Confirmation of repeated patterns of neurons indicates stereotypical organization throughout brain's cerebral cortex

Neurons are arranged in periodic patterns that repeat over large distances in two areas of the cerebral cortex, suggesting that the entire cerebral cortex has a stereotyped organization, reports a team of researchers led by Toshihiko Hosoya of the RIKEN Brain Science Institute. The entire cortex has a stereotypical layered structure with the same cell types arranged in the same way, but how neurons are organized in the other orientation—parallel to the brain’s surface—is poorly understood.

Hosoya and his colleagues therefore examined layer V (5) of the mouse cortex, which contains two classes of large pyramidal neurons that look identical but differ in the connections they form. One projects axons straight down to regions beneath the cortex; the other projects to the cortex on the opposite side of the brain.
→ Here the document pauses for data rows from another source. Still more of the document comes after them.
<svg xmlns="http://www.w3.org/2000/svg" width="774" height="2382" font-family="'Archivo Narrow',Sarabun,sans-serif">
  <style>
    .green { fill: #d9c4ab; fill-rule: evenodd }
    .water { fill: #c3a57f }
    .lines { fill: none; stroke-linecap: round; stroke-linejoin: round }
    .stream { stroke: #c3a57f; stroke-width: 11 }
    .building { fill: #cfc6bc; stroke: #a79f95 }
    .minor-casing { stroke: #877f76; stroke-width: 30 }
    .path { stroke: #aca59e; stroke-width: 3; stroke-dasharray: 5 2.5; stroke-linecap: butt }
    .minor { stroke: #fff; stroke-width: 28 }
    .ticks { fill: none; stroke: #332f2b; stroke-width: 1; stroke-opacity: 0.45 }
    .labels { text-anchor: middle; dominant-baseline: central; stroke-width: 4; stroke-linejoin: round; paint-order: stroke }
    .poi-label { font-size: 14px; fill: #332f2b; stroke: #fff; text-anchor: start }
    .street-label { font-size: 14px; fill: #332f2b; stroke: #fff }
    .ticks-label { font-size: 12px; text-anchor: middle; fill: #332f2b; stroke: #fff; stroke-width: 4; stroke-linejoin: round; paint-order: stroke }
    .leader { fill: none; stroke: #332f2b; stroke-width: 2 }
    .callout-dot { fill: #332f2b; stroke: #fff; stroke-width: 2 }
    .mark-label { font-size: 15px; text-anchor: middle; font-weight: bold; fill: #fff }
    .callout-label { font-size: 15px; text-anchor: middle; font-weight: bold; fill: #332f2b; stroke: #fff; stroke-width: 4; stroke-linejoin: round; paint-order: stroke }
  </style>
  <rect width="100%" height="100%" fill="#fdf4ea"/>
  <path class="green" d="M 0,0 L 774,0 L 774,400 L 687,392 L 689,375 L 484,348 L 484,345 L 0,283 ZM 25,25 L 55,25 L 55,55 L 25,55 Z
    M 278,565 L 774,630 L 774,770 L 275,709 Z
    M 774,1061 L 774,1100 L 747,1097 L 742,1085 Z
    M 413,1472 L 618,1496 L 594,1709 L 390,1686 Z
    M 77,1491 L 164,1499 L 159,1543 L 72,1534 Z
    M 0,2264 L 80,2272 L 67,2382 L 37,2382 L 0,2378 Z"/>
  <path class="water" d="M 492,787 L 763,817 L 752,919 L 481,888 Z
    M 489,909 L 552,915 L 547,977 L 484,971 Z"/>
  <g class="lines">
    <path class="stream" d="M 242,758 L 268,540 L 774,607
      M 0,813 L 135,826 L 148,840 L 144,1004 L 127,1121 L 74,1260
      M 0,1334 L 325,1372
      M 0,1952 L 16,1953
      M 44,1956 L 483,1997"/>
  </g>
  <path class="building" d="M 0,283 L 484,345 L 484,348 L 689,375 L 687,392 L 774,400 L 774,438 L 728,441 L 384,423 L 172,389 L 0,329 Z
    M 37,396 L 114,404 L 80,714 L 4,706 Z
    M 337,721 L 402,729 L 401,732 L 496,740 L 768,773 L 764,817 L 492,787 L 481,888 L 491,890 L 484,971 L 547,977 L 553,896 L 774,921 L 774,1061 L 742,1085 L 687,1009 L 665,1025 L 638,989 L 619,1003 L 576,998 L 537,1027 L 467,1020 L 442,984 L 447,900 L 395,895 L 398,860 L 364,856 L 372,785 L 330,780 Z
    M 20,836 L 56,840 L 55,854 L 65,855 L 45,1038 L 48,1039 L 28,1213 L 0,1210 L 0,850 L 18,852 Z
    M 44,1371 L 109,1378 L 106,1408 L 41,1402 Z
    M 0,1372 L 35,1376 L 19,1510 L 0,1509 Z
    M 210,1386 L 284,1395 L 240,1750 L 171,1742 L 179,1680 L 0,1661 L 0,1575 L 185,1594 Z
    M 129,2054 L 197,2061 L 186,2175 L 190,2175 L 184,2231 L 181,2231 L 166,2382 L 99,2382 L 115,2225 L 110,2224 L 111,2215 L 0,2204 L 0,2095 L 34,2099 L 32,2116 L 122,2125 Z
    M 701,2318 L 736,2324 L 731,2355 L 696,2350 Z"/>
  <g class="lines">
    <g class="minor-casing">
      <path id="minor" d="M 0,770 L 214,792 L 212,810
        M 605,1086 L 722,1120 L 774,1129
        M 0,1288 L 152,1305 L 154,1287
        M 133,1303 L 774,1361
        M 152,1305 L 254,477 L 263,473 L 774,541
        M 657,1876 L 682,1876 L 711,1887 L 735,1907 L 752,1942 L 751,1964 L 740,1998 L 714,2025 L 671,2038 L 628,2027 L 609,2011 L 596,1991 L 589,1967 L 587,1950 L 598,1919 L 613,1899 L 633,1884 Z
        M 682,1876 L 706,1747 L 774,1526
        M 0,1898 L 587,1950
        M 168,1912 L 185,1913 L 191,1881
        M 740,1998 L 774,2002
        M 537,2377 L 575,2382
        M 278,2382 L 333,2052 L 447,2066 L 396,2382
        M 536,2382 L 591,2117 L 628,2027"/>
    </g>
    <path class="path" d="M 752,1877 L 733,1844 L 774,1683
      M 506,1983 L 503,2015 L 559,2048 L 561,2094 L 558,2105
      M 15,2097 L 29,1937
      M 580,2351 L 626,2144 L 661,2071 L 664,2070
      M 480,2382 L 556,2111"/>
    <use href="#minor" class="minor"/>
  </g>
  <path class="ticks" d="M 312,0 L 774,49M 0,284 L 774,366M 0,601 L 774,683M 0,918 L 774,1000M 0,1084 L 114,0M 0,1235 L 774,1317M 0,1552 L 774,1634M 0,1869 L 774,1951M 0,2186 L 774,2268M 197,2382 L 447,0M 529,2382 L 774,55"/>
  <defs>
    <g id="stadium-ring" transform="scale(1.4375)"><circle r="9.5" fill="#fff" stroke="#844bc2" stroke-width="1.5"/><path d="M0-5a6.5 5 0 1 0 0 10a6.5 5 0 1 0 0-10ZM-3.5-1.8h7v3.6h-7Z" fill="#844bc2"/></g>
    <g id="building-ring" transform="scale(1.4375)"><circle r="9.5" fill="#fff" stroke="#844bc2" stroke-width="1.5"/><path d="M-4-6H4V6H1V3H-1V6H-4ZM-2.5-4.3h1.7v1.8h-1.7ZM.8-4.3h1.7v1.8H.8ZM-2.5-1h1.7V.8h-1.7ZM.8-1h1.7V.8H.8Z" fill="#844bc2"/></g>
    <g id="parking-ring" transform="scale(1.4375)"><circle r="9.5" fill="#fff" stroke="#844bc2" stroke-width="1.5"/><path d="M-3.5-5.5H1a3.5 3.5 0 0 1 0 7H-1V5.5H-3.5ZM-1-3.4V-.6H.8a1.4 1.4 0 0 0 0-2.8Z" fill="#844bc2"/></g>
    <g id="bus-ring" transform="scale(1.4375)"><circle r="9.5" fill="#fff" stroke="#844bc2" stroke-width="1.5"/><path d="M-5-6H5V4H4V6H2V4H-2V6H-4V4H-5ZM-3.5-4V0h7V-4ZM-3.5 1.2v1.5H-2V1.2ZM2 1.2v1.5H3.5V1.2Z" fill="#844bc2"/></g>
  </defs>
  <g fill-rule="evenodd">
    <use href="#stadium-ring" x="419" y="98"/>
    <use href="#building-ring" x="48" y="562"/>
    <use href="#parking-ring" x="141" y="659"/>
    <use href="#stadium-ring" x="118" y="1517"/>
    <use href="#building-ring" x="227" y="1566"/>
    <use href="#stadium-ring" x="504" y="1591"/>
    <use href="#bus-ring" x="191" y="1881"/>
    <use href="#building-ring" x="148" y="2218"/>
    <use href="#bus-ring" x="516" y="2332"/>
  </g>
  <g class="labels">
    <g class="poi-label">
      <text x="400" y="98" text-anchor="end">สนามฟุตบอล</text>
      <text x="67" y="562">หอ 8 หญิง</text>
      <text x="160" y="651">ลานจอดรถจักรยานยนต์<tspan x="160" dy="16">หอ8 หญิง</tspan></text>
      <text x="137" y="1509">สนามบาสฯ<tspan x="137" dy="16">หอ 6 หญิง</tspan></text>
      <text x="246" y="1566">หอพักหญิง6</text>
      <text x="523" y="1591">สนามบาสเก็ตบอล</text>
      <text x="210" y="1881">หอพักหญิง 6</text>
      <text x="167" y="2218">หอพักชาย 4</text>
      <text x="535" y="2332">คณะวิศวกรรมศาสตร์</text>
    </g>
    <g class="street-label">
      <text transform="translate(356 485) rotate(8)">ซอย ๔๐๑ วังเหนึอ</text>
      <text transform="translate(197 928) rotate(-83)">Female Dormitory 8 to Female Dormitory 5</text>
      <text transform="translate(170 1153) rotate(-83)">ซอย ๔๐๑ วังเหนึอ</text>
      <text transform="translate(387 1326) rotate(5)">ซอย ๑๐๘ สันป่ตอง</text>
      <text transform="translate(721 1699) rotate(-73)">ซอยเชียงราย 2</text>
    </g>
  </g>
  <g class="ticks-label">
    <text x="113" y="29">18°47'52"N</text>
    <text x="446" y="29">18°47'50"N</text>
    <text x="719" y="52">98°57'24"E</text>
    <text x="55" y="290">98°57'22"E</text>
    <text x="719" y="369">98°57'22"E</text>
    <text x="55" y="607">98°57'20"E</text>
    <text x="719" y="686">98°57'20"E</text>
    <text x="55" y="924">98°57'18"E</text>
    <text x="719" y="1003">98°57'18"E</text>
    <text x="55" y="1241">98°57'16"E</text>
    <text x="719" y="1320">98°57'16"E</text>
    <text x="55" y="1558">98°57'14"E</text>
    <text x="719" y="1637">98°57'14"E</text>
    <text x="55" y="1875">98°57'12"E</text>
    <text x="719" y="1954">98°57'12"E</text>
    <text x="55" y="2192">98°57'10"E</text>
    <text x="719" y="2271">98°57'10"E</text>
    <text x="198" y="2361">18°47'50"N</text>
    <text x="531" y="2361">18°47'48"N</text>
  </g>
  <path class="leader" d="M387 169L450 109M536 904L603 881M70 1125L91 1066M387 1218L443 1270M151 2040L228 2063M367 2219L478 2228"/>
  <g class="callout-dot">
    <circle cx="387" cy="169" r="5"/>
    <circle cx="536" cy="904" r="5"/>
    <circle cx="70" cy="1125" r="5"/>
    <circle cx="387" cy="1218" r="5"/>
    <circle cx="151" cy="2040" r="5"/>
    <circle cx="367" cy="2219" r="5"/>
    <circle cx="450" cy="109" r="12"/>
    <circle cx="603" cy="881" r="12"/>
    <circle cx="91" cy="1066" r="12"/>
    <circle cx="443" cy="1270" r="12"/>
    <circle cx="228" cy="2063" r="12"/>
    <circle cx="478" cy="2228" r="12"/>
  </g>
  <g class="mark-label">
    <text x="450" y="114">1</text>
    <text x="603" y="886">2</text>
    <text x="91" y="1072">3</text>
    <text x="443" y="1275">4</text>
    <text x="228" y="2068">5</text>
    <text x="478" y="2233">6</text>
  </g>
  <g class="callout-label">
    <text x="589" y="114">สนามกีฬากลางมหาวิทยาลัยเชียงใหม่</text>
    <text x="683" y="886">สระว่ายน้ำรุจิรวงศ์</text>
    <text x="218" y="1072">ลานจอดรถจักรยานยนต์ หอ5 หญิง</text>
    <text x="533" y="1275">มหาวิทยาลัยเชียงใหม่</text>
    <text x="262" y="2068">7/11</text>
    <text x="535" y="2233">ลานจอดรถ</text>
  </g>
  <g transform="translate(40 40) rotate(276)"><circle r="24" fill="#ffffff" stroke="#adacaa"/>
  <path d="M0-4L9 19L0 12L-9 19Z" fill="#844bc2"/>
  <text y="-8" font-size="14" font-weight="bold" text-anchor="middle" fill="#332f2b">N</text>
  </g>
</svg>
First, the researchers examined expression of the id2 gene in cells of the visual cortex, because these cells form clusters in that part of the brain. They found that id2 is expressed in nearly all cells that project axons downward, but not in those that cross over. Hosoya and colleagues verified this by visualizing the connections of cells using fluorescent cholera toxin, which binds to cell membranes and travels along the axons.

Further examination of gene expression patterns in tissue slices revealed that the cells are arranged in clusters aligned perpendicular to the brain’s surface, and that the clusters are organized in a regular pattern, with the same basic unit repeating every thirty micrometers (Fig. 1). They also observed the same pattern in layer V of the somatosensory cortex, suggesting that this organization is common to all other areas.

By generating a strain of mutant mice expressing green fluorescent protein in the progenitor cells that produce the cells in layer V during brain development, Hosoya and his colleagues investigated the embryonic origin of these cells. This revealed that each cluster contains neurons that are produced by different progenitor cells.

Finally, the researchers showed that the regular pattern persists in the adult visual cortex, and that neurons in each cluster show the same activity patterns in response to visual stimulation. “Our preliminary data suggest that at least several other areas in the cortex have the same structure,” says Hosoya. “It’s likely that the entire cortex has the same organization, and I expect that the human cortex has the same structure.”